The distinction between a lawful voluntary settlement and a fraudulent one is noticed in Greenfield’s Estate, 14 Pa. 489, Snyder v. Christ, 39 Pa. 499, Townsend v. Maynard, 45 Pa. 198, Williams v. Davis, 69 Pa. 21, and then in Harlan v. Maglaughlm, 90 Pa. 293. In this last case, Justice Gordon delivered the opinion of the Court; he thoroughly discusses the subject and clearly points out the distinction between a lawful settlement under the statute of 13th Elizabeth and a fraudulent one, citing almost all the authorities in this state bearing on the subject, and emphatically announcing the conclusion of the Court that a subsequent creditor can only avail himself of a fraud practiced against him; that a deed void as against existing creditors did not even raise a suspicion of fraud as against creditors whose debts had no existence when it was made.
In view of the law as thus clearly settled, look at the facts of this case; those claiming under the mother’s will did not attempt to prove that she ever paid one dollar for the property which she devised to her children; but the record showed that it had been conveyed to her by Shoemaker in 1848; then, after standing in her name and being occupied by her for twenty-five years, she, joined by her husband, conveys it to her daughter, without change of possession; the daughter held it in her name for three years, and then reconveyed to the mother, and the deed is put *93of record; three years afterwards, in 1880, while the mother and husband were still in the occupancy of the land, Smith obtained judgment against the husband, and on it sold his interest, and under that deed went into and claimed possession after the husband’s death, against the devisees of the wife. What title had the husband as between him and his creditors ? The creditor’s debt, so far as is proved, had no existence prior to 1880; the wife’s title from Shoemaker was thirty-two years before ; certainly, plaintiffs were not bound to prove that the $200 consideration in that deed had been obtained from a source other than her husband; suppose he did furnish the money, he had a right to do so as against a creditor who may not then even have been born. But, assume that her title dated only from the reconveyance by the daughter, which antedated the debt only three years; the evidence clearly showed that the mother had an estate to the value of the land when she conveyed to the daughter, and it tended to show that the daughter, not desiring to pay, reconveyed to the mother; assume, the husband paid the $200 consideration to the daughter, the deed was placed of record, and with that before his eyes, three years afterwards, Smith, the creditor, contracted with the husband his debt; there is nothing in this evidence that warrants a presumption that when the husband furnished his wife $200 he intended to defraud Smith, a creditor who had no existence until three years afterwards. If such were the fact, the creditor was bound to prove it by proper evidence; thére was no presumption of fraud in his favor.

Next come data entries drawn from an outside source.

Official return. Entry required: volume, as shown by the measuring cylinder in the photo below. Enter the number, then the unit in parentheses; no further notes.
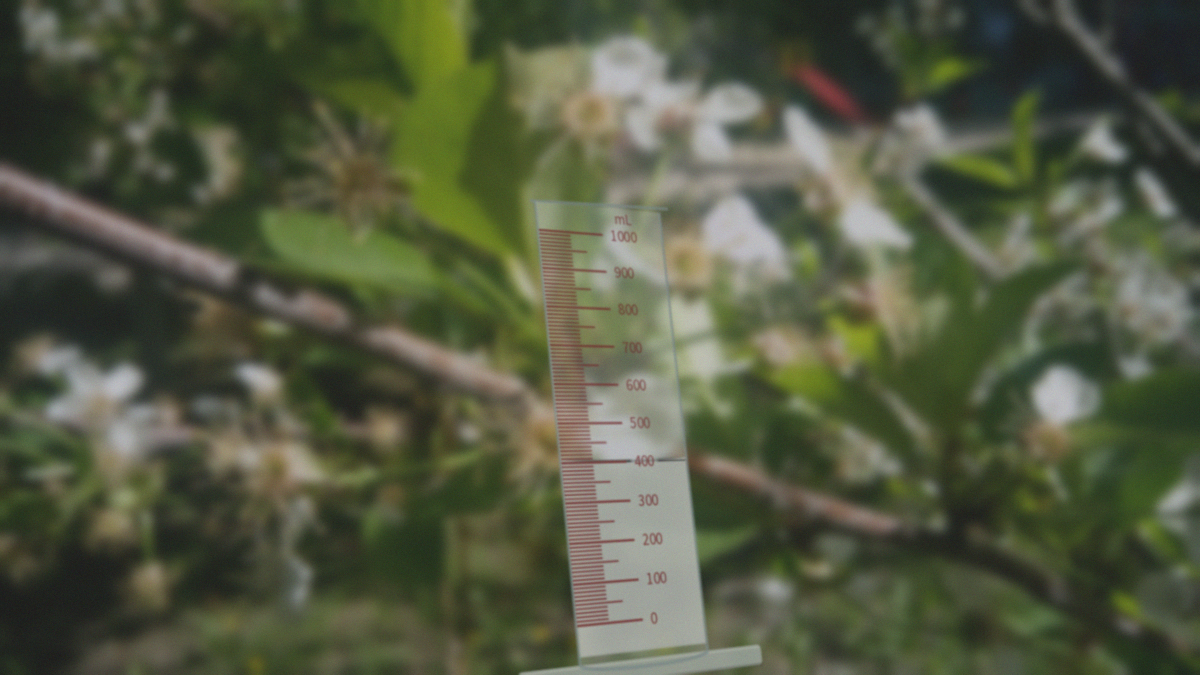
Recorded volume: 400 (mL)
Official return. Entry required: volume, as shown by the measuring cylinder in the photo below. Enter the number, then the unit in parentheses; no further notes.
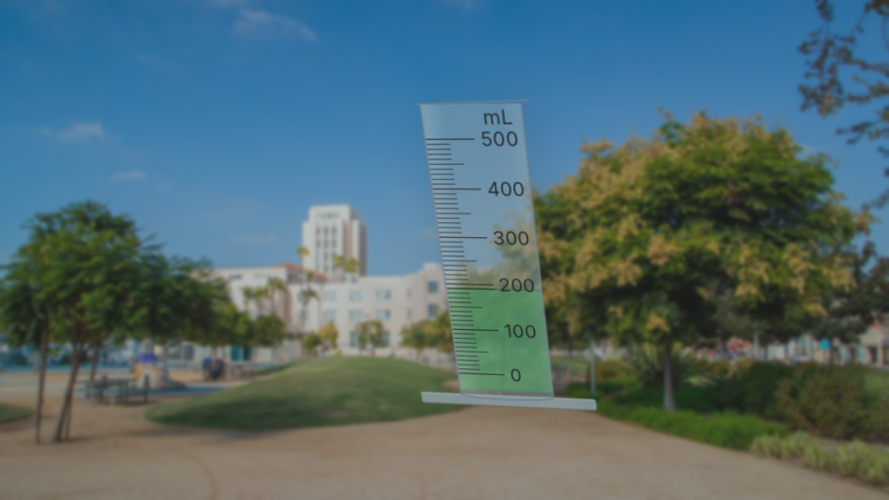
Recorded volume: 190 (mL)
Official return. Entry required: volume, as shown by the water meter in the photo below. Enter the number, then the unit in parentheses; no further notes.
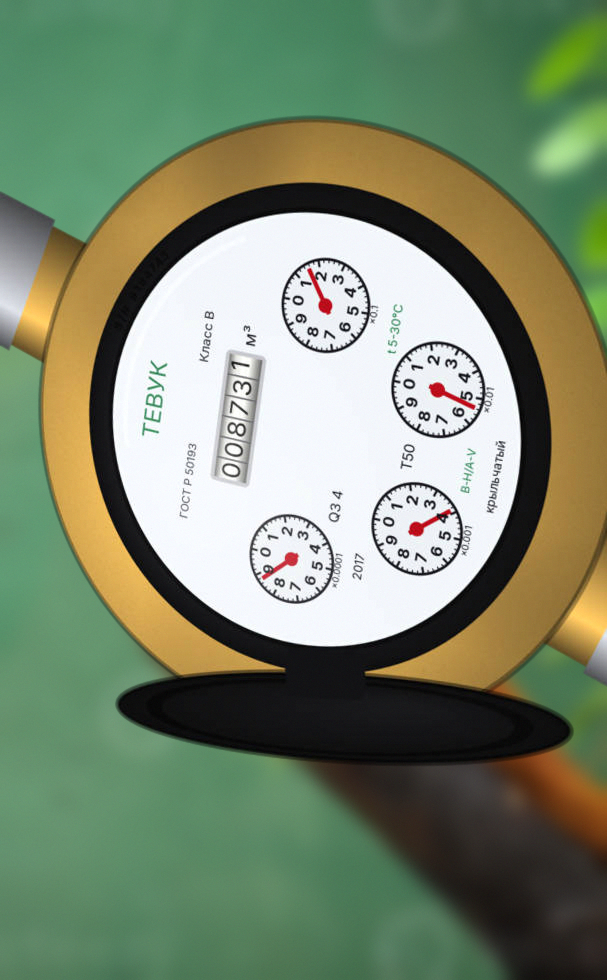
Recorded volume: 8731.1538 (m³)
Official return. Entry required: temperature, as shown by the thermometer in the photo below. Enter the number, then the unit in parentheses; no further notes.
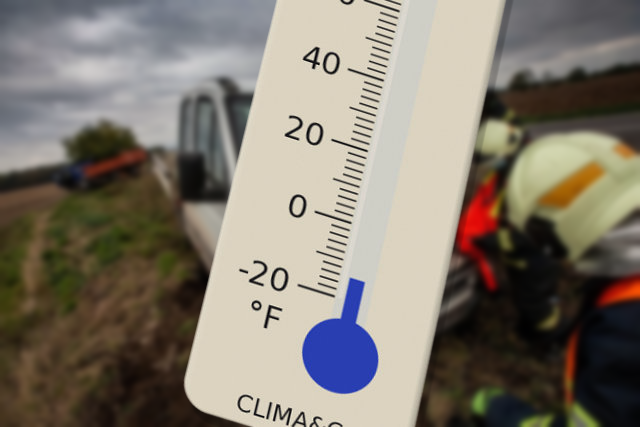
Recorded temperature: -14 (°F)
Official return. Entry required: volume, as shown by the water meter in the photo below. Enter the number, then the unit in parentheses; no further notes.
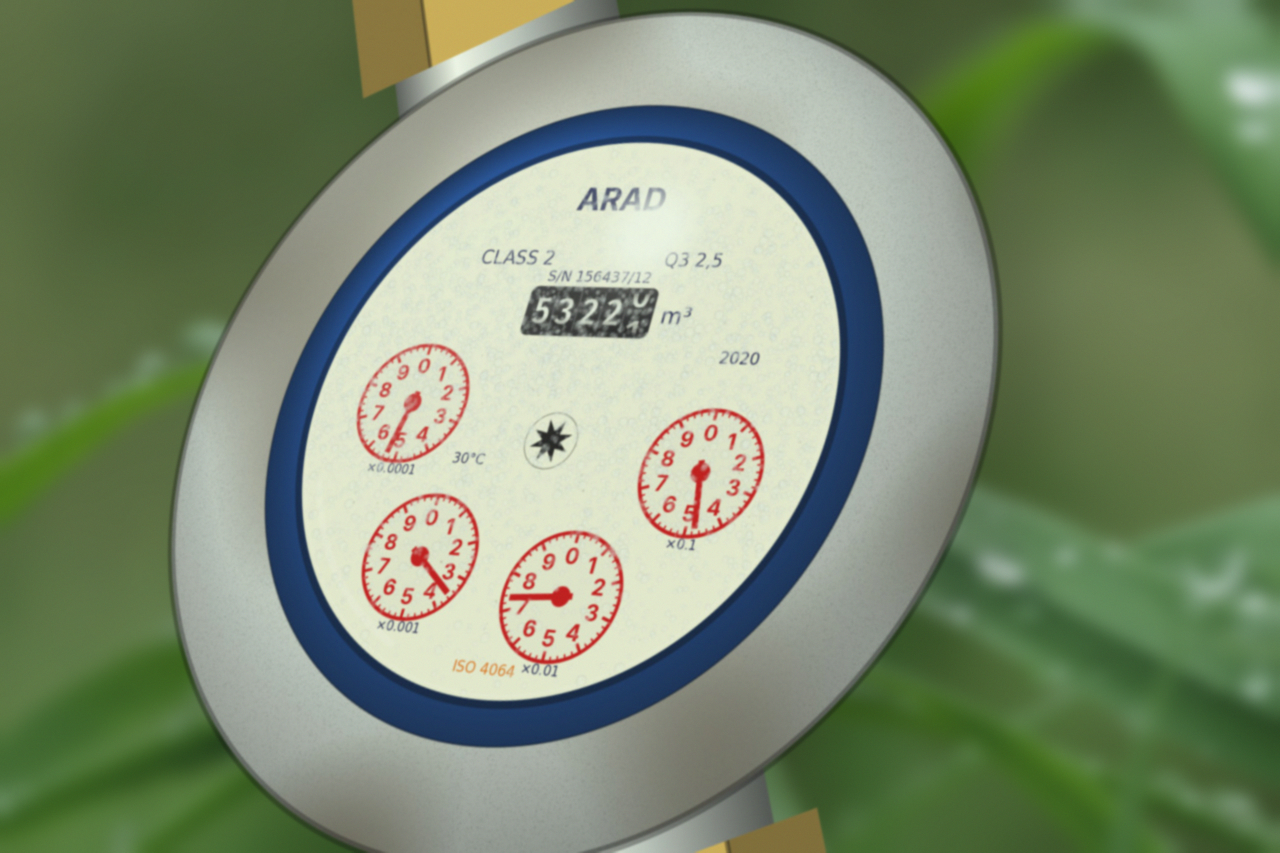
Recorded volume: 53220.4735 (m³)
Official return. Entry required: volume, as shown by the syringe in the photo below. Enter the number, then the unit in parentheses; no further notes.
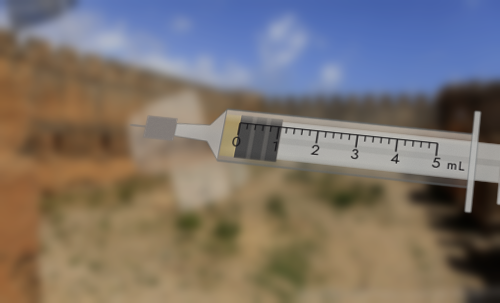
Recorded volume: 0 (mL)
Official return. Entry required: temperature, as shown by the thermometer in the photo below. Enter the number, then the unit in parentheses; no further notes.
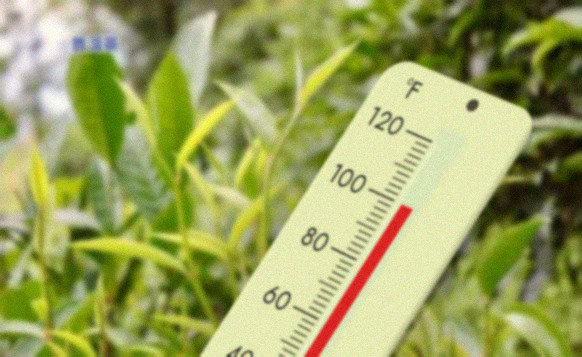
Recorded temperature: 100 (°F)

It is a matter of surprise to us that since Harlan v. Maglaughlin, supra, the distinction there so clearly pointed out between a lawful settlement on a wife, as against creditors, and a fraudulent one, is still unperceived by some counsel; more than once since that decision we have been forced to call attention to it, as we again do now. All the assignments of error are overruled, and the judgment is affirmed.